> **QUOTED PASSAGE**:
• • • • • • •
Overstaffing with hyper specialized personnel is also my experience with the Americans. I once day-sailed on one of their minesweeper where they had 23 engineers of four different trade designations at a time when we operated the equivalent PB's with 11 of two designations.

I don't think manning these two ships would require more than our current AOR crew. After they were transferred from the USN to the USNS (civilians), their manning went down to about 210-235 (depending on the size of the USN contingent carried). I suspect this means that they did install (if not already there) the various winches and other handling systems designed to reduce manpower requirements. We would not need more manpower just because we would transfer the PRO class current  defensive armament to these two ships after "acquisition". Such transfer of armament we already own after acquisition would also remove any impediment based on US regulations of trade in armament.


----------



## Navy_Pete

I thought the leasing option was going to be 'with crew' with some RCN staff for support/cross training.  Also, I thought in this particular case, they are retiring them as part of the budget cuts, so we should get a deal on them as they want an excuse to keep them going.  Anyone know any different?


----------



## Colin Parkinson

I suspect it would be a small core of key people, mostly on the Engineering side and scattering of deck officers and Cargo specialists supervisors. The ship could come to us hot, with say a 1/2 crew running our guys through a month of alongside training, followed by some light resupply practices close to home, followed by a slightly longer mission to do full resupply at sea with just the small core of US sailors onboard to assist and advise as required. Each ship has it quirks and allowing the crews to work together for a bit reduces the learning time to get a handle on the quirks. Knowing things like "At 12.5kts you always get a bit a vibration in the stern and it's been that way since she was launched" saves a shitload of money investigating a supposed issue that has never hampered the ship beforehand. Not to mention they might have sent oodles of money trying to fix already.
• • • • • • •
> **SET EXERCISE**:
Extend the forum thread about crewing the two supply ships beyond its final sentence. The entries have no connection to the forum thread about crewing the two supply ships.

> **Data records**:
• • • • • • •
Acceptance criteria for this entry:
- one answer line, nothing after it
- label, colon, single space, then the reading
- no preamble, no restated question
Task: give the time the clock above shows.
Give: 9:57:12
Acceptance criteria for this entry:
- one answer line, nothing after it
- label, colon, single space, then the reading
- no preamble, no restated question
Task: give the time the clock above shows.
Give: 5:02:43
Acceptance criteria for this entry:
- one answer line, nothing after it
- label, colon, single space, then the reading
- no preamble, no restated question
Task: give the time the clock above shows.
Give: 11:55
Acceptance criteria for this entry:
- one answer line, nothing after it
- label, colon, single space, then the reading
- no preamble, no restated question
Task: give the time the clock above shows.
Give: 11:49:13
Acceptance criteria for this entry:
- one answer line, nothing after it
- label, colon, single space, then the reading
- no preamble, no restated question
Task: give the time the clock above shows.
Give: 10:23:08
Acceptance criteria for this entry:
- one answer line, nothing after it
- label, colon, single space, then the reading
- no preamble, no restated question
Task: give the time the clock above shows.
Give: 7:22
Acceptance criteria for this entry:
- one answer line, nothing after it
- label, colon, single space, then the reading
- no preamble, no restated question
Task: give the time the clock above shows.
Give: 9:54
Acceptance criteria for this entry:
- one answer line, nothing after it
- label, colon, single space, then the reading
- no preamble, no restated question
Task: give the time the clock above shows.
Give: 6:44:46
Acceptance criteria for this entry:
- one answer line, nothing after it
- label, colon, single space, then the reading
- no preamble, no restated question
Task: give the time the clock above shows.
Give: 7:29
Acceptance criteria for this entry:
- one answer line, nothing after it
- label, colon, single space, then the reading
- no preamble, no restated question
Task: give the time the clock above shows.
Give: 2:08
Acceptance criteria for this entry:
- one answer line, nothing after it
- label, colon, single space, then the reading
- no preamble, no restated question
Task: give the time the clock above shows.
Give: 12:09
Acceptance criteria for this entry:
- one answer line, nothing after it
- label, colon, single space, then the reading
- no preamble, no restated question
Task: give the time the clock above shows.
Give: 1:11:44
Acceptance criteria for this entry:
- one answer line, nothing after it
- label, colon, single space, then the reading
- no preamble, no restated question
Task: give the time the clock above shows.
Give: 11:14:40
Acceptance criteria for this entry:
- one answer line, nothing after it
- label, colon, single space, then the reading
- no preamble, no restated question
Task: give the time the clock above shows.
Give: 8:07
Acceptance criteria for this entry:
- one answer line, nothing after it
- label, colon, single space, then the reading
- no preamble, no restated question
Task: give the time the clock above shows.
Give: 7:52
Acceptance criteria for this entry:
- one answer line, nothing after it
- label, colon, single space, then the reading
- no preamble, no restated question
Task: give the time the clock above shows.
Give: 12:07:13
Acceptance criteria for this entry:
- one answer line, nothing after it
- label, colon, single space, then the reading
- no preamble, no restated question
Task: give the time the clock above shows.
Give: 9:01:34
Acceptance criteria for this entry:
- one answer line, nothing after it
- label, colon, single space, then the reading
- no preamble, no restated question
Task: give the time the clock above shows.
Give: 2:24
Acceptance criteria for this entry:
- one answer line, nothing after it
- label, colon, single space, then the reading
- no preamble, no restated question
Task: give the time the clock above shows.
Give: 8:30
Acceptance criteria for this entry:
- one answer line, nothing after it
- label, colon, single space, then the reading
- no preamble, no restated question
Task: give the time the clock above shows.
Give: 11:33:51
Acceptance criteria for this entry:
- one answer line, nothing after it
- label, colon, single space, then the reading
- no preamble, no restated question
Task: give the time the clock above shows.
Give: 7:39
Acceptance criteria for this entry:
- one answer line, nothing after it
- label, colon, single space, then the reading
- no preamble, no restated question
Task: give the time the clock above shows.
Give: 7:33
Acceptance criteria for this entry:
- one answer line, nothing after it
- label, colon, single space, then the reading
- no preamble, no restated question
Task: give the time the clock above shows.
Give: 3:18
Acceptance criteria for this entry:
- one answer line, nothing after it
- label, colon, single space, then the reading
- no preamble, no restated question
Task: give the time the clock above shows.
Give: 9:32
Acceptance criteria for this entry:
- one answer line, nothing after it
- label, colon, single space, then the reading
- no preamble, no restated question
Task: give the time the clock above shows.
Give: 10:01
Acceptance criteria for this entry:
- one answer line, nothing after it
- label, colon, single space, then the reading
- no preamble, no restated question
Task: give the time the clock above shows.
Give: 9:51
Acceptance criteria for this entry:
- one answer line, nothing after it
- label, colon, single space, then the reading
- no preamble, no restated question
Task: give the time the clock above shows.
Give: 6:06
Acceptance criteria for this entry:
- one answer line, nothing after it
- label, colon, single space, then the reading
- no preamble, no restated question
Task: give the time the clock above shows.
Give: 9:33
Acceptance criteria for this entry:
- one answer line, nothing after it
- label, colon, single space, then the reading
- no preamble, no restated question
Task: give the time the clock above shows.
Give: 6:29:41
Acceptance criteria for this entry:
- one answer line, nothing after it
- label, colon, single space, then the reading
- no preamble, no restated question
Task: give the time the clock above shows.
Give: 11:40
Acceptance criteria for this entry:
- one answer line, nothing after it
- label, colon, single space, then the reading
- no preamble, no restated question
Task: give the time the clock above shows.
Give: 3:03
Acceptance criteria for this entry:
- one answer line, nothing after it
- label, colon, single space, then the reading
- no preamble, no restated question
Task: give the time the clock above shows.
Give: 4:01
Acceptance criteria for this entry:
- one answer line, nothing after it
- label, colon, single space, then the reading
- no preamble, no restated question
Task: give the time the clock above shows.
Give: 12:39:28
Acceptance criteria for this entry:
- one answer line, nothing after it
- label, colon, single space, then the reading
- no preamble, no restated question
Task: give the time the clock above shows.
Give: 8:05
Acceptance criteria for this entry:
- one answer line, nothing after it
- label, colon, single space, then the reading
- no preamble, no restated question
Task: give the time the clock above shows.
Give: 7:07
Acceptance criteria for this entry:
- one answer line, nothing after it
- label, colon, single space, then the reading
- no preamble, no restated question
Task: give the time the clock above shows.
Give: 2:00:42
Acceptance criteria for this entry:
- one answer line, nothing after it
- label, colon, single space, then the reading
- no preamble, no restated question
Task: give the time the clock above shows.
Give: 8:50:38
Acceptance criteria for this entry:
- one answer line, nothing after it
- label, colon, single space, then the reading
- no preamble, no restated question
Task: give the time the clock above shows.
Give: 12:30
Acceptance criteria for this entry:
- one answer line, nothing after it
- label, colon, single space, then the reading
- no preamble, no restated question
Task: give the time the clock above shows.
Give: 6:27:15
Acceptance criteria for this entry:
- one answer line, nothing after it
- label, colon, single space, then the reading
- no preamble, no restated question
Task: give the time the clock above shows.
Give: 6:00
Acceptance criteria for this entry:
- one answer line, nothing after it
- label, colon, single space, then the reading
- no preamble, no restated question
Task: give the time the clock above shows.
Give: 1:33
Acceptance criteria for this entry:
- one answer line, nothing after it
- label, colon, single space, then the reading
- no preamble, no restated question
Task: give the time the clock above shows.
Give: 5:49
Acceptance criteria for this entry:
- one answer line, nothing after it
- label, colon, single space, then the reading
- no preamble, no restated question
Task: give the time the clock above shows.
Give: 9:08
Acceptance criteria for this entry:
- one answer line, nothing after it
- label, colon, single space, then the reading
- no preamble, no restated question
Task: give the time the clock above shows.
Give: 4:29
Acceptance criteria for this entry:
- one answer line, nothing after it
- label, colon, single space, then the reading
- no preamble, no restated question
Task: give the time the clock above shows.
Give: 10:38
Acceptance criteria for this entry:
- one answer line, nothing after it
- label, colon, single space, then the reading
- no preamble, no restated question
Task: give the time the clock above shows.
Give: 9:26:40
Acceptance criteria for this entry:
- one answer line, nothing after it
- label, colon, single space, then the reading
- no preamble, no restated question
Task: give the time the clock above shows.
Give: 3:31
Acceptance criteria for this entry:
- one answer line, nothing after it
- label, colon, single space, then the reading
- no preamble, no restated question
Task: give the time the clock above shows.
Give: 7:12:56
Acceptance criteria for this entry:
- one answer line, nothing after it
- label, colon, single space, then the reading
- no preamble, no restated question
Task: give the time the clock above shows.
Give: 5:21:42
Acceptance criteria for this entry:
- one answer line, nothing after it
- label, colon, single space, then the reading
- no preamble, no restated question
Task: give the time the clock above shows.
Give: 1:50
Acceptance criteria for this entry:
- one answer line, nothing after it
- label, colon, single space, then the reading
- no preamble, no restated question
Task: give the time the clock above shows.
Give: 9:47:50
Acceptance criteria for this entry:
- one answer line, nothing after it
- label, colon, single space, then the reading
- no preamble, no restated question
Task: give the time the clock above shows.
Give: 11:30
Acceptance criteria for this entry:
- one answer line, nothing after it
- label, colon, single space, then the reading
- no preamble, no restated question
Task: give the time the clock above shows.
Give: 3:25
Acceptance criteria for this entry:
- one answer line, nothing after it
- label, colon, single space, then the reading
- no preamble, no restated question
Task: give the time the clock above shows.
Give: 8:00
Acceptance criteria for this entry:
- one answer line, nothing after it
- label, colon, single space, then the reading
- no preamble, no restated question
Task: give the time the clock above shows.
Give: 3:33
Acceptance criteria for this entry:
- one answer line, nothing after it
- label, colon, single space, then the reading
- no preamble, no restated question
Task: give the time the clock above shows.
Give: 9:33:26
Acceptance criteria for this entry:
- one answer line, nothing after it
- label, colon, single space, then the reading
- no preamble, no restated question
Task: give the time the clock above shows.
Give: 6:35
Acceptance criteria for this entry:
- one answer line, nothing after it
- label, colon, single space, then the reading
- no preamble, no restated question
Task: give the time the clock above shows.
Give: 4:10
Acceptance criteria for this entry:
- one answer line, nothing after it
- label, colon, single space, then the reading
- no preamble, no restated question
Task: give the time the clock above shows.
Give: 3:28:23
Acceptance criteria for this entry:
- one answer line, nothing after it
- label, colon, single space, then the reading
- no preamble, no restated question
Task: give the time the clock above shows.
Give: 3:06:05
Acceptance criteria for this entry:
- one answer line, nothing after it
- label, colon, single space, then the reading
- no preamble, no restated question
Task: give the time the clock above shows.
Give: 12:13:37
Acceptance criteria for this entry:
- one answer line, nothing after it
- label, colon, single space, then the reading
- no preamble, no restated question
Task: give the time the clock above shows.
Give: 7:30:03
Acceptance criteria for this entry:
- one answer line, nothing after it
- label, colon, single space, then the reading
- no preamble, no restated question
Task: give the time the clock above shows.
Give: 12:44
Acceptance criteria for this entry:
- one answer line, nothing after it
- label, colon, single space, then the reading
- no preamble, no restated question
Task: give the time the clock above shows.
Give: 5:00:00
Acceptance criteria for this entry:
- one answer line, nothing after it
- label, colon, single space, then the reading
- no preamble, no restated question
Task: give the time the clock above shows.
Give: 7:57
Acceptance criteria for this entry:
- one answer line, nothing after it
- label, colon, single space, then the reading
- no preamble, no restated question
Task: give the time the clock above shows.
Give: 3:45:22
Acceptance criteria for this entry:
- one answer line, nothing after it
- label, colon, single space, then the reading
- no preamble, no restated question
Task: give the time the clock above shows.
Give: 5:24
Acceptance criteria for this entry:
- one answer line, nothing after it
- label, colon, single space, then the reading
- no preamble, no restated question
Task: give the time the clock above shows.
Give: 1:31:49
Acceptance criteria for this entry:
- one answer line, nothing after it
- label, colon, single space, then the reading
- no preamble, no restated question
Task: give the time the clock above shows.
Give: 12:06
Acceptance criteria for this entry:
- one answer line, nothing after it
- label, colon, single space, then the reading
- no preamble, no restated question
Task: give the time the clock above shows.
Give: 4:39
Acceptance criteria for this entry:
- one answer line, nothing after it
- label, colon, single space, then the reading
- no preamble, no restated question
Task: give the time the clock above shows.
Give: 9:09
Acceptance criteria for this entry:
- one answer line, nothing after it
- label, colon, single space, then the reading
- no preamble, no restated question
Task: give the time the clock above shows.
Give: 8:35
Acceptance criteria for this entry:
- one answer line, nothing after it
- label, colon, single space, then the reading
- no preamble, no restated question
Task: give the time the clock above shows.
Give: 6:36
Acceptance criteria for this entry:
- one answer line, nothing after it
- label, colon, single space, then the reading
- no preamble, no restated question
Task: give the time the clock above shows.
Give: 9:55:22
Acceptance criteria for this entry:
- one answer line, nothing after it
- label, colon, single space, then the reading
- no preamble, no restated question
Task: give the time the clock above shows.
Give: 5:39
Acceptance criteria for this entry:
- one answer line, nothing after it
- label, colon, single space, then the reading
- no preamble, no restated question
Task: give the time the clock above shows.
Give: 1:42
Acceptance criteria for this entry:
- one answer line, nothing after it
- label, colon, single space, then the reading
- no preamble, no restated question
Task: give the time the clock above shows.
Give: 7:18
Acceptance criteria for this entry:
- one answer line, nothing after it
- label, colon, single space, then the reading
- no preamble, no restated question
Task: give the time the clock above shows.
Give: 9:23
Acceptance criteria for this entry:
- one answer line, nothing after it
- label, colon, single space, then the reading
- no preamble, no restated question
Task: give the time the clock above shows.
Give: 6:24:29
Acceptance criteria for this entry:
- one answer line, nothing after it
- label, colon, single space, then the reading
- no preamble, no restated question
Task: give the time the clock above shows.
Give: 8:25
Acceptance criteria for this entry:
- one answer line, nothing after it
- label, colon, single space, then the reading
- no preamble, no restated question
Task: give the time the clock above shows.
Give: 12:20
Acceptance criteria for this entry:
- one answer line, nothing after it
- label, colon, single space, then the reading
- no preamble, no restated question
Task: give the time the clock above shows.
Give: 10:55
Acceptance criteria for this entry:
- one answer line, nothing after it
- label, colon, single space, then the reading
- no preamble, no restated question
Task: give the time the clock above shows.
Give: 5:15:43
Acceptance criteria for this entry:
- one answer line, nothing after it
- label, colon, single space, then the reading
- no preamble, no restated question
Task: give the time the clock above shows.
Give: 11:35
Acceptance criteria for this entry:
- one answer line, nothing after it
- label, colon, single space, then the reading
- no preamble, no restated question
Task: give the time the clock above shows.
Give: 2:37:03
• • • • • • •
> **ANSWER**:
----------



## Rifleman62

The USN sailors might also enjoy a drink after work while at sea.


----------



## Journeyman

Rifleman62 said:
			
		

> The USN sailors might also enjoy a dink after work while at sea.


Interesting typo......


----------



## PMedMoe

Journeyman said:
			
		

> Interesting typo......



 :rofl:


----------



## Colin Parkinson

Your only gay if on the bottom and USN..... 8)


----------



## The Bread Guy

Rifleman62 said:
			
		

> The USN sailors might also enjoy a dink after work while at sea.


Double income no kids?


----------



## Rifleman62

Corrected my typo. My mind was somewhere else, or should I leave well enough alone ......


----------



## jollyjacktar

It's OK, Rifleman.  We had several USN sailors attached to us while we were on OP CARIBBE.  One of them probably would have enjoyed a little, after his shift.  And at any rate, your unintended typo has given me the best laugh of the day. Especially as it was true in his case...


----------



## cameron

Pat in Halifax said:
			
		

> SCSC is long dead. The CSC Project (Canadian Surface Combatant) which replaced it, is alive and well and went to Project Definition phase in Nov 2012. What the hell do you think that mother of all shipyard buildings going up on the Halifax waterfront is for? Yes, AOPS will come first but the design of the building is based on the latest design version for CSC...which is not for public disposition at this time.



OK I must admit that I'm just learning that SCSC has now been replaced by CSC but whatever the latest acronym is for the future surface combatants, they are still taking too bloody long to come off of the drawing board.


----------



## RedcapCrusader

jollyjacktar said:
			
		

> It's OK, Rifleman.  We had several USN sailors attached to us while we were on OP CARIBBE.  One of them probably would have enjoyed a little, after his shift.  And at any rate, your unintended typo has given me the best laugh of the day. Especially as it was true in his case...



If the CSC already includes upgrades to ESSM, why is the government spending $600m for more? They say it won't be for the new warships projects (which would mean awarding a contract without proper bidding) but if that's the case... Why are they even approaching Raytheon-Lockheed-Martin?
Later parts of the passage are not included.